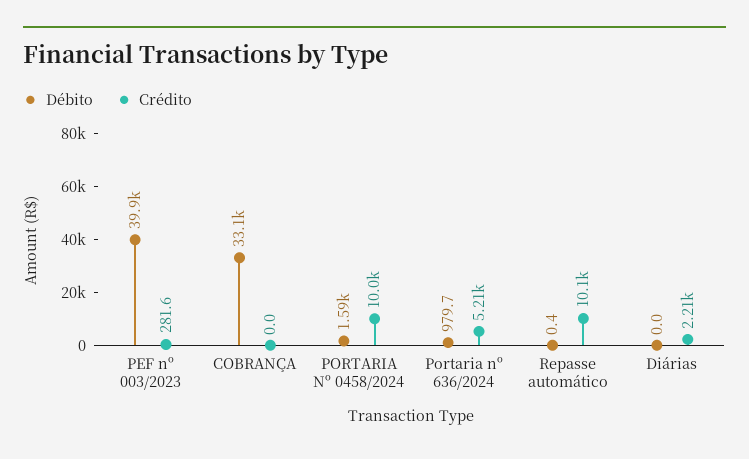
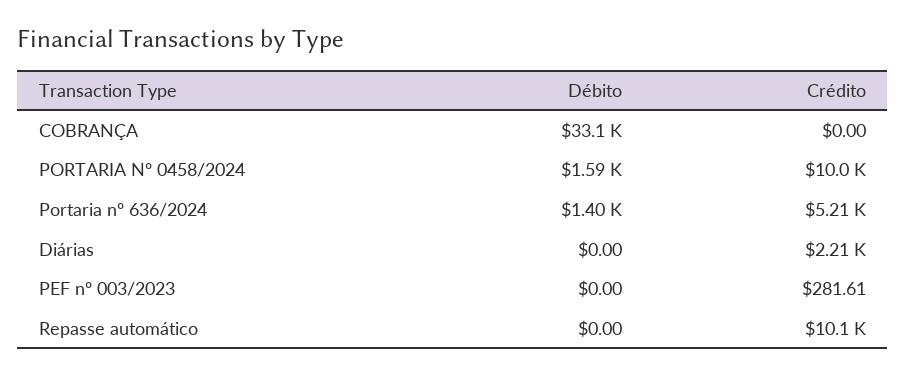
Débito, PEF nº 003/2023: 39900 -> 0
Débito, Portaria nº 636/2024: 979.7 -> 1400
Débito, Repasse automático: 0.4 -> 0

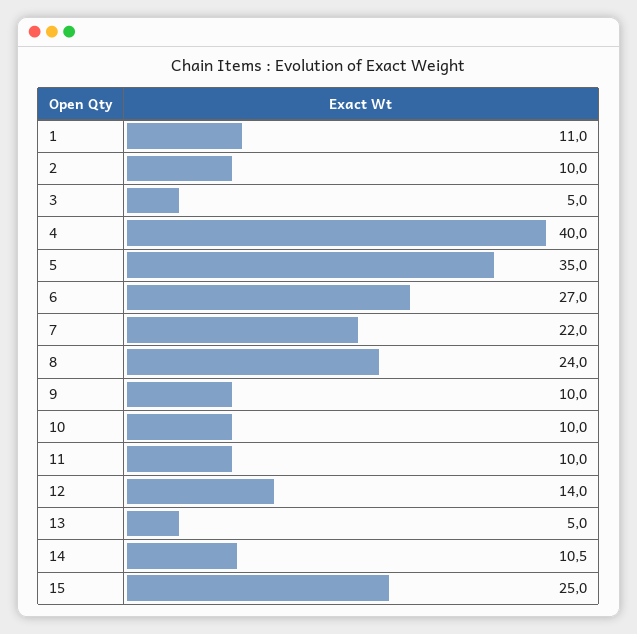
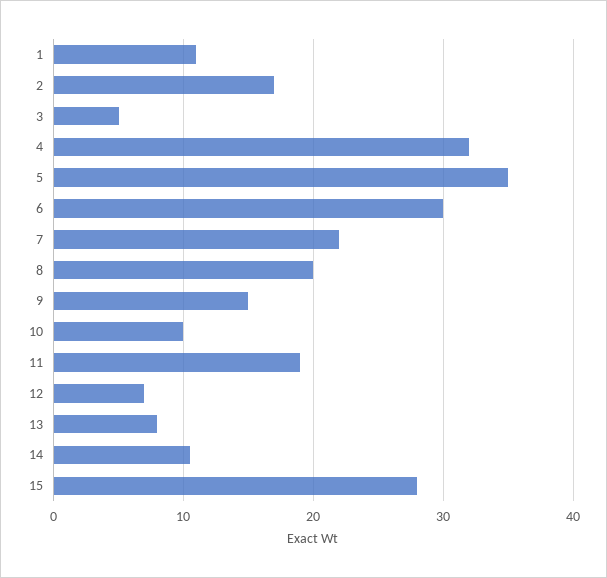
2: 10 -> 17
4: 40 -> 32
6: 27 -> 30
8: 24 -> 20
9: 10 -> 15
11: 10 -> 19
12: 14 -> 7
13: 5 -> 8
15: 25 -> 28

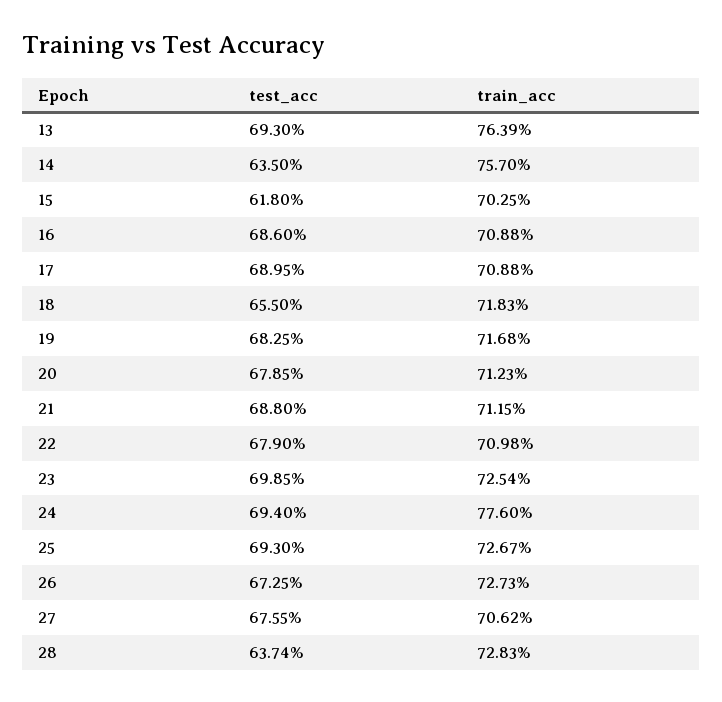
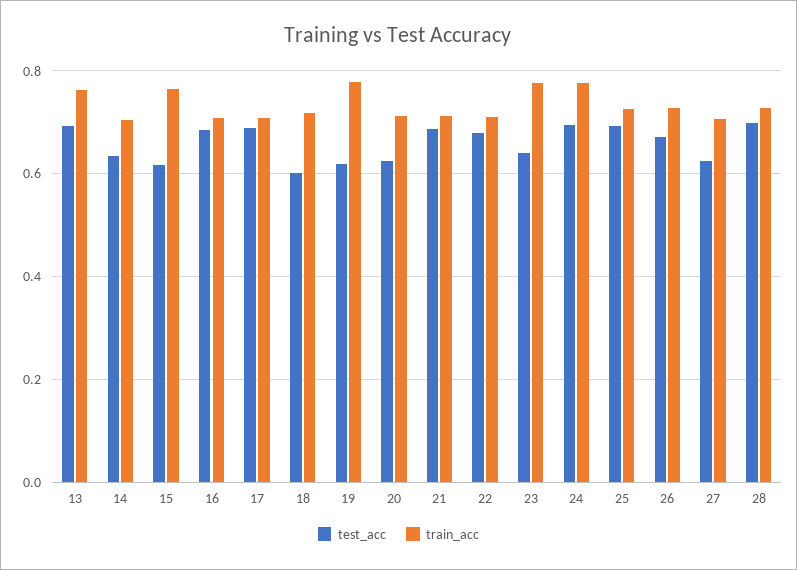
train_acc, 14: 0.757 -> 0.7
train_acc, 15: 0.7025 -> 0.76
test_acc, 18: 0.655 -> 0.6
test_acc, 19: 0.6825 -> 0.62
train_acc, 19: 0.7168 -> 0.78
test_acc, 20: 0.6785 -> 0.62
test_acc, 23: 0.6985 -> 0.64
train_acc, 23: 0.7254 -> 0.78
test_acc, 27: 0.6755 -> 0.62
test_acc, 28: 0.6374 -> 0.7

■ ■ ■

**Exercise directions**
An exact copy of the entries, without any pictures, is what the answer should be.

**The answer**
Débito, PEF nº 003/2023: 39900 -> 0
Débito, Portaria nº 636/2024: 979.7 -> 1400
Débito, Repasse automático: 0.4 -> 0

2: 10 -> 17
4: 40 -> 32
6: 27 -> 30
8: 24 -> 20
9: 10 -> 15
11: 10 -> 19
12: 14 -> 7
13: 5 -> 8
15: 25 -> 28

train_acc, 14: 0.757 -> 0.7
train_acc, 15: 0.7025 -> 0.76
test_acc, 18: 0.655 -> 0.6
test_acc, 19: 0.6825 -> 0.62
train_acc, 19: 0.7168 -> 0.78
test_acc, 20: 0.6785 -> 0.62
test_acc, 23: 0.6985 -> 0.64
train_acc, 23: 0.7254 -> 0.78
test_acc, 27: 0.6755 -> 0.62
test_acc, 28: 0.6374 -> 0.7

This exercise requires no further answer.